Although they try to conceal their feelings, the Master catches on and collapses in tears, momentarily overcome with doubts, feeling that he has wasted ten years in hopeless pursuit of perfection. But he soon recovers, declaring that “she is beautiful.” He throws the two painters out of his studio, saying “farewell, my little friends,” and dies that night after burning all of his canvases.

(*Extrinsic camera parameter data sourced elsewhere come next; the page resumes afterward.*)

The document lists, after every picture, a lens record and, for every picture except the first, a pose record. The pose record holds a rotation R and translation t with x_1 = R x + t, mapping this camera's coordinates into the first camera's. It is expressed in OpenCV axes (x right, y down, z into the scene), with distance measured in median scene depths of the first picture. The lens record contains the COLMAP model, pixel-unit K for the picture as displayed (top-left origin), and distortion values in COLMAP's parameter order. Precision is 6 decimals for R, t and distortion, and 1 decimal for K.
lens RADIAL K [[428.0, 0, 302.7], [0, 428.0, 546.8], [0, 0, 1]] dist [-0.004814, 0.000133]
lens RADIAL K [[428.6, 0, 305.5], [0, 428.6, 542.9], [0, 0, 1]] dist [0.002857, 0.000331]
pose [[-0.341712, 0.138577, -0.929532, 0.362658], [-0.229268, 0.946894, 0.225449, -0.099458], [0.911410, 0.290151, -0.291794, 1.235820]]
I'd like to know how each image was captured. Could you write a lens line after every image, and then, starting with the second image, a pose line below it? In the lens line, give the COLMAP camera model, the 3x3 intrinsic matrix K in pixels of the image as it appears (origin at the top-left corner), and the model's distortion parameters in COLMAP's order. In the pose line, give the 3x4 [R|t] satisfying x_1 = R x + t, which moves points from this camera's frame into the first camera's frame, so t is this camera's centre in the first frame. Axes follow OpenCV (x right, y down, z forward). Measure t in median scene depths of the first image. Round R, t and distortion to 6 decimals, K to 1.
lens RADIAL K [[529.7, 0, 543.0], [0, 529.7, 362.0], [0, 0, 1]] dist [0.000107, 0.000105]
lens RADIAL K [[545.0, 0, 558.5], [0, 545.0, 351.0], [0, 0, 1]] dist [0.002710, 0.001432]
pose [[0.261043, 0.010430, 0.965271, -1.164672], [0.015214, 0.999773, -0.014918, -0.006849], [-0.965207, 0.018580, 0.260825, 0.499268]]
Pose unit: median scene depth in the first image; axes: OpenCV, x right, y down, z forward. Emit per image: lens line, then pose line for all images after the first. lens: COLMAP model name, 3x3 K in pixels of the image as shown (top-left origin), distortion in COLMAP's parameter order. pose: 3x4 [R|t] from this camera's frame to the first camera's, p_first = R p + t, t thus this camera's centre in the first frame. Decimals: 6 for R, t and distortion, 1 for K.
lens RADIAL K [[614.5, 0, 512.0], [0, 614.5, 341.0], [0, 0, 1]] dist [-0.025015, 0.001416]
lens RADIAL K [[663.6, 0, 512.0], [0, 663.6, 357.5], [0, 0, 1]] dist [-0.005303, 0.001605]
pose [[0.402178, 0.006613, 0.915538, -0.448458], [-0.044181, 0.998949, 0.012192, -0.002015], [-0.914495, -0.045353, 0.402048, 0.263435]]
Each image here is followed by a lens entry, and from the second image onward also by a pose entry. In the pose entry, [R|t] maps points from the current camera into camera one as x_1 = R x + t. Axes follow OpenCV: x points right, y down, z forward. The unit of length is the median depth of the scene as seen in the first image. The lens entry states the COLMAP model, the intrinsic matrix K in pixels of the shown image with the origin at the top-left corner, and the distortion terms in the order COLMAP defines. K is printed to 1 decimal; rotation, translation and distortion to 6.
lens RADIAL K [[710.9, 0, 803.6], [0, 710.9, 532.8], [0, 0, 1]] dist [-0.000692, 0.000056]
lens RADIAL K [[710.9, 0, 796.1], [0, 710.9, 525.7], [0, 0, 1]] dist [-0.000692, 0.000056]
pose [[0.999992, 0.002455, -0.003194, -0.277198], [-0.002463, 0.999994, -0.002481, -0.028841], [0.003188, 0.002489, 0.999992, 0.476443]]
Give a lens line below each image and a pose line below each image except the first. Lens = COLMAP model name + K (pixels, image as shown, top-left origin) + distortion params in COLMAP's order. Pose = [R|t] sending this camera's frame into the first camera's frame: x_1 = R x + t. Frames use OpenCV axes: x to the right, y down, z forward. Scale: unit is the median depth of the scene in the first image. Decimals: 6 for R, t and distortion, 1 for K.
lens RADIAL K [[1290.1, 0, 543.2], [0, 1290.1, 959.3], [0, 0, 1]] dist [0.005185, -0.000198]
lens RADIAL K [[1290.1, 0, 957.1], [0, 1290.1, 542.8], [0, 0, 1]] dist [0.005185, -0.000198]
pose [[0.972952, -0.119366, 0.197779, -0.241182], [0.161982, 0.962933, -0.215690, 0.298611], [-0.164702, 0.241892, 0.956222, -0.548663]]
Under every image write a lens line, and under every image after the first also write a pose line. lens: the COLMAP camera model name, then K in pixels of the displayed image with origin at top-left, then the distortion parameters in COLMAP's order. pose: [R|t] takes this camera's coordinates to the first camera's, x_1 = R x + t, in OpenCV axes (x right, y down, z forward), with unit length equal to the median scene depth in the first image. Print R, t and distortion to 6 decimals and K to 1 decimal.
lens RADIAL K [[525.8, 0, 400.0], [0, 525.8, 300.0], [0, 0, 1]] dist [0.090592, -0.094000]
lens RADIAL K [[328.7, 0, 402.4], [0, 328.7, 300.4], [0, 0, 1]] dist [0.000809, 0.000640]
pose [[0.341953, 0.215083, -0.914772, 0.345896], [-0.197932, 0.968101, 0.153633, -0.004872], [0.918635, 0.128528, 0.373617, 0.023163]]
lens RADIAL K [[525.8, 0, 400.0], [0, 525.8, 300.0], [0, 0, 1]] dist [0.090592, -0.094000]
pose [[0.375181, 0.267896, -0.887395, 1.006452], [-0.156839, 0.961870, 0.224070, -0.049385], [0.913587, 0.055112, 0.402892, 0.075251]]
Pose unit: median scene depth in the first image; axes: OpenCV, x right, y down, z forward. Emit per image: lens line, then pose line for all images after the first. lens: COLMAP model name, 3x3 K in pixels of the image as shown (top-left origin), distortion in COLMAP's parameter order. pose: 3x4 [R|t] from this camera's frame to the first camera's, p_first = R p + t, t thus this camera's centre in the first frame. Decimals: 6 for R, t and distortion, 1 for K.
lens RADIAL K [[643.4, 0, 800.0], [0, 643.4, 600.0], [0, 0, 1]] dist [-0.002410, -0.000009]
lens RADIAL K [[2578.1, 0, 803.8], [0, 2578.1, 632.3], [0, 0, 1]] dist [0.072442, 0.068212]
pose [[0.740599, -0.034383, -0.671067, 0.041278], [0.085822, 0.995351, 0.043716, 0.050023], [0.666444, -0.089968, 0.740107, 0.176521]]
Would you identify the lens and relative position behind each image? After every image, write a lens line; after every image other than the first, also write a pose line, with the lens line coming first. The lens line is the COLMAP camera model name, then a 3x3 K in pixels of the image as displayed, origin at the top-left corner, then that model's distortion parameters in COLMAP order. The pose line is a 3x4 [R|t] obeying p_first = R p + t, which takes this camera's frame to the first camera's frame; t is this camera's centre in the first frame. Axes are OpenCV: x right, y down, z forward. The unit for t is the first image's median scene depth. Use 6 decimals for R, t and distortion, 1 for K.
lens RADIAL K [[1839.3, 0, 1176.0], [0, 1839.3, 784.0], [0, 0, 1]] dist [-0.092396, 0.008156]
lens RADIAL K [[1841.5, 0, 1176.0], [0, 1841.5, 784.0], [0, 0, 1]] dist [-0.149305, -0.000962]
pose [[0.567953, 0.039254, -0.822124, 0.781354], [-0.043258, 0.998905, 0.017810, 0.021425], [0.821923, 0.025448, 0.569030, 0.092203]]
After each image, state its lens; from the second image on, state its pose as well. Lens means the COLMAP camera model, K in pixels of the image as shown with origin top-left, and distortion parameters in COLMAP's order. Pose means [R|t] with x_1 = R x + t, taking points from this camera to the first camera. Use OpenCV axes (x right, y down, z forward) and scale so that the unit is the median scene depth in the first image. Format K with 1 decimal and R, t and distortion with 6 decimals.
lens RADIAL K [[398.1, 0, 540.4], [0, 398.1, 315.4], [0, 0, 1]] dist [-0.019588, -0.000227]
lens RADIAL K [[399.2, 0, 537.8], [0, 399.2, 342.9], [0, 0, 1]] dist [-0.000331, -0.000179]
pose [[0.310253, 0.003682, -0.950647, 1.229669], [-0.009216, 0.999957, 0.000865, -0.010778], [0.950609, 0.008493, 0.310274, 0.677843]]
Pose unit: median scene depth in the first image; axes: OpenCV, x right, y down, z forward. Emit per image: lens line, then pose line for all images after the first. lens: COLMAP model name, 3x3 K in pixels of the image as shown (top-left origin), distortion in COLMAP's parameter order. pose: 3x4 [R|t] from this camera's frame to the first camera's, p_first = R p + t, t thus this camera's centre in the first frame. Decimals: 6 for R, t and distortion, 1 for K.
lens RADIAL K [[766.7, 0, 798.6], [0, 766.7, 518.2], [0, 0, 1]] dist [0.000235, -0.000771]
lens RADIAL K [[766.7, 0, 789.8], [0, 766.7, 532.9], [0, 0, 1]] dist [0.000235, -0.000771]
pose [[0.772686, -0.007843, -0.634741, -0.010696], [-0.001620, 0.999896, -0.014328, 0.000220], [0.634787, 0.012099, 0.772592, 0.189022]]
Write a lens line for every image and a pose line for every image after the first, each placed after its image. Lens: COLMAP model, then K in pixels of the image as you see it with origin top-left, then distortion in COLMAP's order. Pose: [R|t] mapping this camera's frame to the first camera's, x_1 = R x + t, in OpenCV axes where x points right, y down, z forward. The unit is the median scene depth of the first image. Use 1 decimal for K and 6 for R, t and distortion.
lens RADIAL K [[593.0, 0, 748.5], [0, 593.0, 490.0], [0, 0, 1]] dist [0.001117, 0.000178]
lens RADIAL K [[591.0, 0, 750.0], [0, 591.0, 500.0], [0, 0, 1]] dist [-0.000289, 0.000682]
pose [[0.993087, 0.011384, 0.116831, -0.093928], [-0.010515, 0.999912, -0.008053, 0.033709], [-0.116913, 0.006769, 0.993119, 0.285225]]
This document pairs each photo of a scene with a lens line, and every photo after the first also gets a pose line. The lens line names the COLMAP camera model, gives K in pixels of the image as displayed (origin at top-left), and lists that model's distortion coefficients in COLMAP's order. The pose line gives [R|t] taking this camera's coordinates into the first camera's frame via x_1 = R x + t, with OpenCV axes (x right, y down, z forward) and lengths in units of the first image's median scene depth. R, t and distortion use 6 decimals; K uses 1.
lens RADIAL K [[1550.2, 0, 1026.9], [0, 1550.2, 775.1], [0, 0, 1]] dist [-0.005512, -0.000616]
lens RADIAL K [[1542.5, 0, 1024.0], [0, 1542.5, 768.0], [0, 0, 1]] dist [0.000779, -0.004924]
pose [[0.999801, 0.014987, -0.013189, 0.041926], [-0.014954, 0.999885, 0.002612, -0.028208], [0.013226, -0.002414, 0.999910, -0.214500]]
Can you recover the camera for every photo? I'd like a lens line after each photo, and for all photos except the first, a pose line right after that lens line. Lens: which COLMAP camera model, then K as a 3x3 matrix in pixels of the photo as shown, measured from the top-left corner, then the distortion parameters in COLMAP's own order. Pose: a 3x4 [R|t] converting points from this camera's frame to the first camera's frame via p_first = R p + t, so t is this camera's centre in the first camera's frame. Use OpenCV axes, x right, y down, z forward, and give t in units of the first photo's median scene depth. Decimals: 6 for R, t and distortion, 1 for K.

What are we to make of this story by Balzac? The Master may have been an artistic genius, ahead of his time, producing an abstract representation of the human figure. Porbus and Poussin, wedded to the classical esthetic of the imitation of nature, could only see, in their words “a delicious foot” emerging from one corner of the Master's painting. Everything else was a jumble of colors and lines. But to the Master, he had achieved perfection. In his own words, “yes, my friend….one must have faith, faith in art, and one must live with one's work for a long time in order to produce a creation like this. Some of these shadows cost me many labors. Look, on the cheek, beneath the eyes, there's a light penumbra that, if you observe in nature, will seem all but uncapturable to you.” And the Master continues his description and belief in his painting until Poussin declares “there's nothing on his canvas.” Of course, we know from the story that that isn't true—there is something on the canvas, a new esthetic representing the beginning of abstract expressionism. Through his writing, Balzac, like the Master, is proposing a new way of creating art through a true expression of the soul, which some would say is true artistic genius.

Plato by Raphael
Plato from The School
of Athens
by Raphael

The painter's drive for perfection and immortality through the production of enduring art, most vividly described in Plato's Symposium as the passion of every creative artist, is dramatically demonstrated in the story. While Poussin essentially exchanges Gillette for the Master's secrets, believing those secrets would propel him and his art to eternal fame, he is disappointed with the results. He was seeking a classical painting appealing to the intellect, but instead he is confronted with the Master’s “perfect” painting created by the senses, emotions, and imagination.